According to the review of THE STRANGER below, which films did Guillermo Amoedo write as screenwriter?

BEGIN Excerpted text

What drives THE STRANGER above other revenge thrillers is its A-star cast, add in genre sensation Lorenza Izzo (Knock Knock) under Guillermo Amoedo whose track record as screenwriter for AFTERSHOCK, KNOCK KNOCK and THE GREEN INFERNO is certified enough to place in firmly on the map. While the film has been made in the English language, the film’s tempo and heart is more akin to the likes of HERE COMES THE DEVIL and the early work of one Guillermo Del Toro.

While the central story revolves around the supernatural without referencing it directly, it’s the heart of its characters that make this such a unique feature. Every second of screen time dedicated to Nicolas Duran is a saddened reminder of the consequences of helping others and while Martin may be on a bloodthirsty mission, his downfall is a bittersweet aid to the lonely youth.

There’s is plenty to be said for the bloodlust and brutality of this film and while there’s plenty to sink your teeth in, it is never distracting from the central focus of the film and it makes some of the more heart wrenching moments even more powerful.

THE STRANGER restores faith in independent cinema proving that the underdog can still rival the big budget and large press coverage of the cinema big boys. Brutal, raw and savagely heartbreaking, THE STRANGER is a must see!

END Excerpted text
BEGIN Data segment

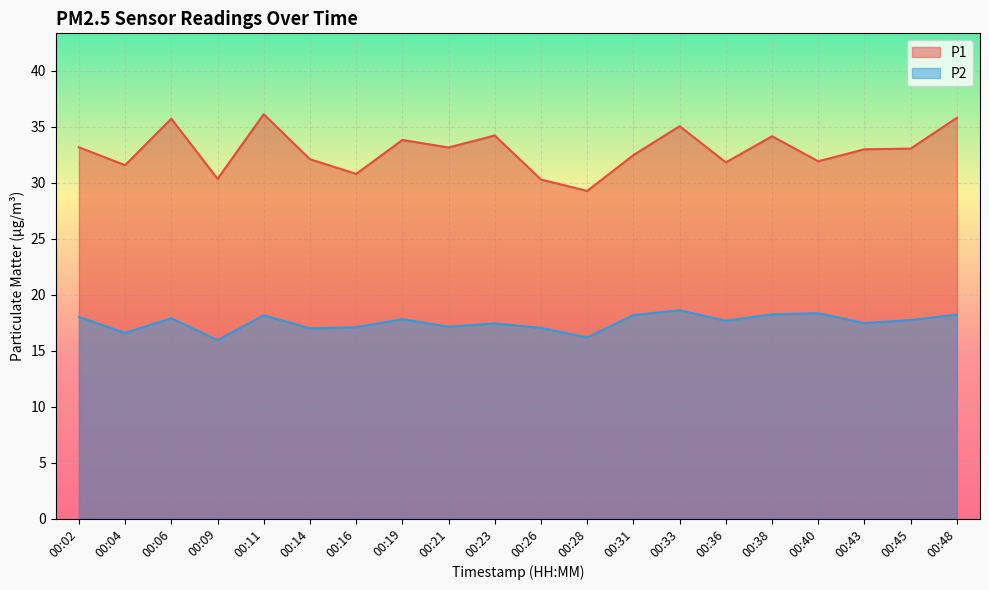

What is the total value across all series at 00:48?

54.0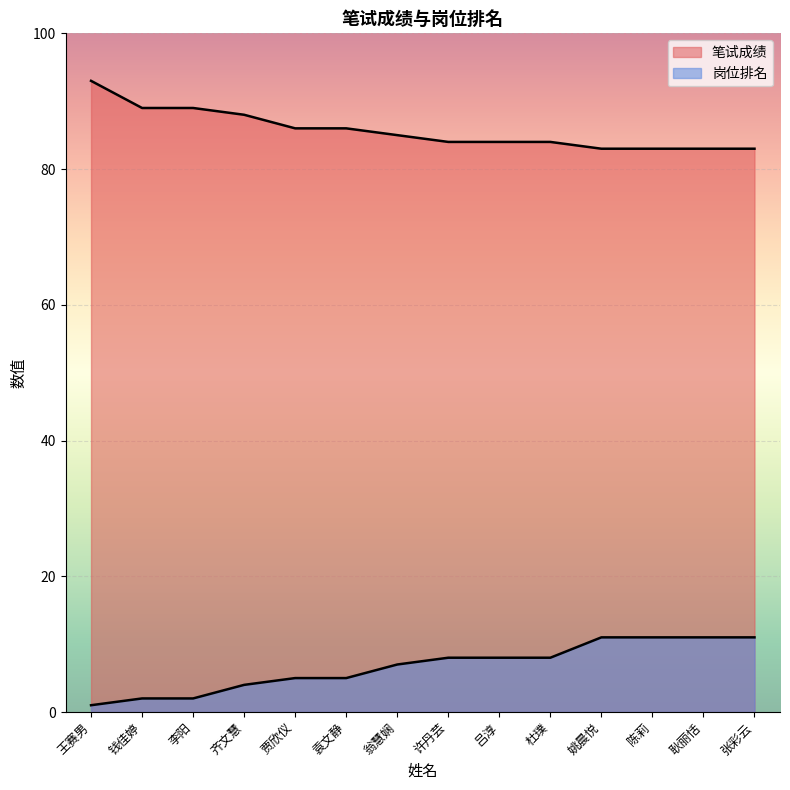

At which category is the sum across all series the highest?

王赛男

END Data segment

| Answer box |
AFTERSHOCK, KNOCK KNOCK and THE GREEN INFERNO.